CAIRO -- The world's most influential Islamist movement is in danger of collapse in the land of its birth -- its leaders imprisoned, its supporters slain and its activists branded as terrorists in what many are describing as the worst crisis to confront Egypt's 85-year-old Muslim Brotherhood.
Mohammed Badie, who has headed the Brotherhood's Egyptian branch since 2010 and is its "spiritual guide," was interrogated and remanded into pretrial detention Tuesday on a variety of charges, including inciting the killing of protesters outside the Brotherhood's Cairo headquarters in June. He is also accused of possessing arms, running an illegal gang and assaulting the military. He is to go on trial with two other Brotherhood leaders this month.
In the week since Egypt's new military-backed rulers ordered a brutal crackdown on camps filled with protesters calling for the reinstatement of ousted President Mohammed Morsi, the group that used its organizational muscle to win the country's first democratic elections, held in late 2011 and early 2012, has been cast into disarray.
Analysts worry that its members, bitter and angry after the deaths of more than 1,000 of their supporters in the past week, could abandon the Brotherhood's decadeslong commitment to nonviolence, particularly as its leadership loses its grip on them. Some pro-Morsi demonstrators have been spotted with weapons, and attacks against security forces in the volatile Sinai Peninsula have intensified since Mr. Morsi was deposed July 3.
Meanwhile, the movement is battling a level of popular hostility perhaps unprecedented in its history. The Brotherhood's strategy of confronting the government with sit-ins and marches in recent weeks seems to have only inflamed public opinion.
On Tuesday, Brotherhood supporters vowed that they would not resort to violence as they continued to challenge the interim government installed by the military after Mr. Morsi, the group's standard-bearer, was toppled. "Our only option is the peaceful method," Khaled Hanafi, secretary-general of the Brotherhood's Freedom and Justice Party, told journalists at a Cairo news conference Tuesday.
The detention overnight of the Brotherhood's Mr. Badie would not change the group's approach, he said. "We regret the arrest of Dr. Badie, but we have chosen a path, and regardless of the sacrifices, we must continue," Mr. Hanafi said.
The detention of the Islamist movement's spiritual leader seemed to complete the humiliation of the Brotherhood's leadership. The mass arrests and deaths of its officials have left the group splintered and unable to take coordinated action, analysts say.
Throughout its history, the Brotherhood has repeatedly clashed with Egypt's authoritarian governments. But what's different now, analysts say, is that it is battling not only a military-backed government, but also the disdain of a broad swath of society.
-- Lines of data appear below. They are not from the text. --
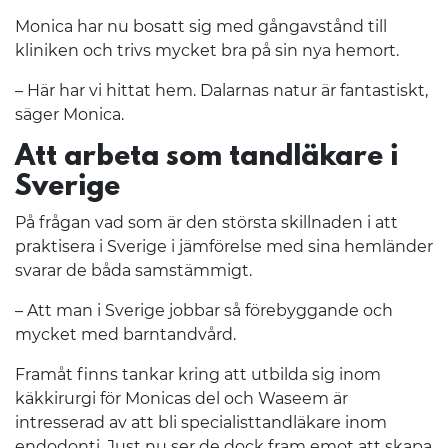
Monica har nu bosatt sig med gångavstånd till
kliniken och trivs mycket bra på sin nya hemort.
– Här har vi hittat hem. Dalarnas natur är fantastiskt,
säger Monica.
Att arbeta som tandläkare i
Sverige
På frågan vad som är den största skillnaden i att
praktisera i Sverige i jämförelse med sina hemländer
svarar de båda samstämmigt.
– Att man i Sverige jobbar så förebyggande och
mycket med barntandvård.
Framåt finns tankar kring att utbilda sig inom
käkkirurgi för Monicas del och Waseem är
intresserad av att bli specialisttandläkare inom
endodonti. Just nu ser de dock fram emot att skapa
Many Egyptians are irate at Mr. Morsi for the country's economic slide and the rise in crime during his one-year rule. Others complain that the Brotherhood tried to grab power by excluding minority political groups and trying to insulate their decisions from judicial review.
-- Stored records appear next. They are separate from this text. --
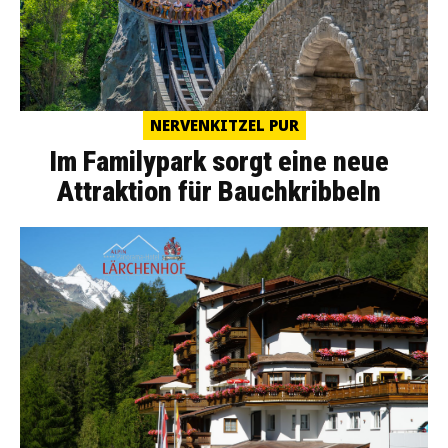
NERVENKITZEL PUR
Im Familypark sorgt eine neue
Attraktion für Bauchkribbeln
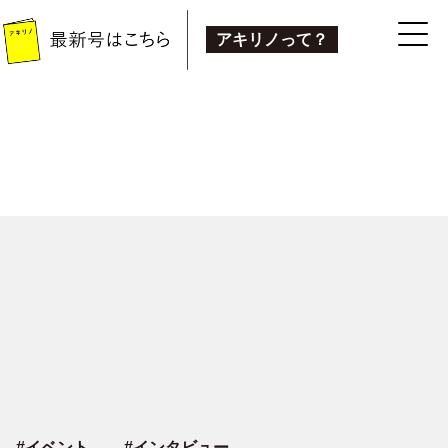
アキリノって？
#
イベント
#
インタビュー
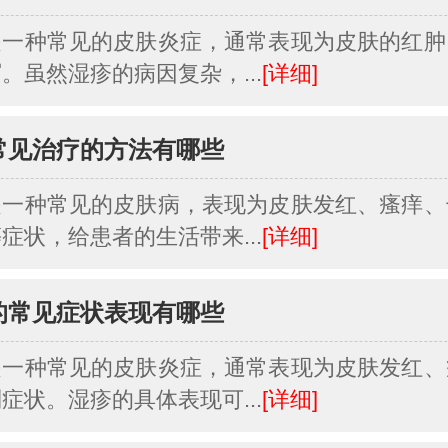
是一种常见的皮肤炎症，通常表现为皮肤的红肿
。虽然湿疹的病因复杂，...
[详细]
常见治疗的方法有哪些
是一种常见的皮肤病，表现为皮肤发红、瘙痒、
症状，给患者的生活带来...
[详细]
的常见症状表现有哪些
是一种常见的皮肤炎症，通常表现为皮肤发红、
症状。湿疹的具体表现可...
[详细]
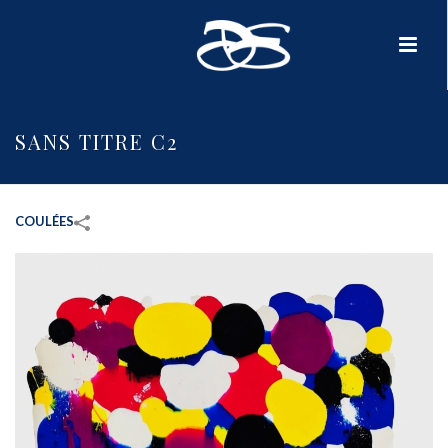
SANS TITRE C2
COULÉES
It is not only the current leadership that is being decimated, but also, potentially, the future ranks. Among those who have died in the crackdown are Mr. Badie's 38-year-old son, the 17-year-old daughter of Freedom and Justice party leader Mohammed Beltagy, and Khaled al-Banna, grandson of the Brotherhood's founder, Hassan al-Banna. All were shot by security forces over the past week.
The fragmentation could have far-reaching consequences, for instance, if the government eventually wants to negotiate with the group. Ibrahim el-Houdaiby, a political analyst who belongs to a prominent Muslim Brotherhood family but left the organization in recent years, said the government, by trying to destroy the Brotherhood's leadership, may no longer have a negotiating partner that can keep the group's followers in line. He said the Brotherhood is already losing control over them. "It will lose a great part of its members to violent movements," he said.
With Egypt becoming increasingly polarized, the Brotherhood's opponents are cheering the group's possible demise. On Tuesday, the headline in the liberal Tahrir newspaper, named for the revolution that unfolded two years ago in Cairo's central Tahrir Square, trumpeted: "The End of the Brotherhood."
The Tamarod (rebel) movement, which led the massive street demonstrations that culminated in the coup that toppled Mr. Morsi, on Tuesday repeated its call to ban the Brotherhood.
Brotherhood figures are not the only ones in the cross hairs, however. Also Tuesday, a lawsuit was filed against Mohamed ElBaradei, who briefly served as Egypt's vice president after Mr. Morsi's ouster before resigning in protest at the bloodshed last week and leaving the country.
The case was brought by an Egyptian professor, who accused him of "betrayal of trust" for quitting his post.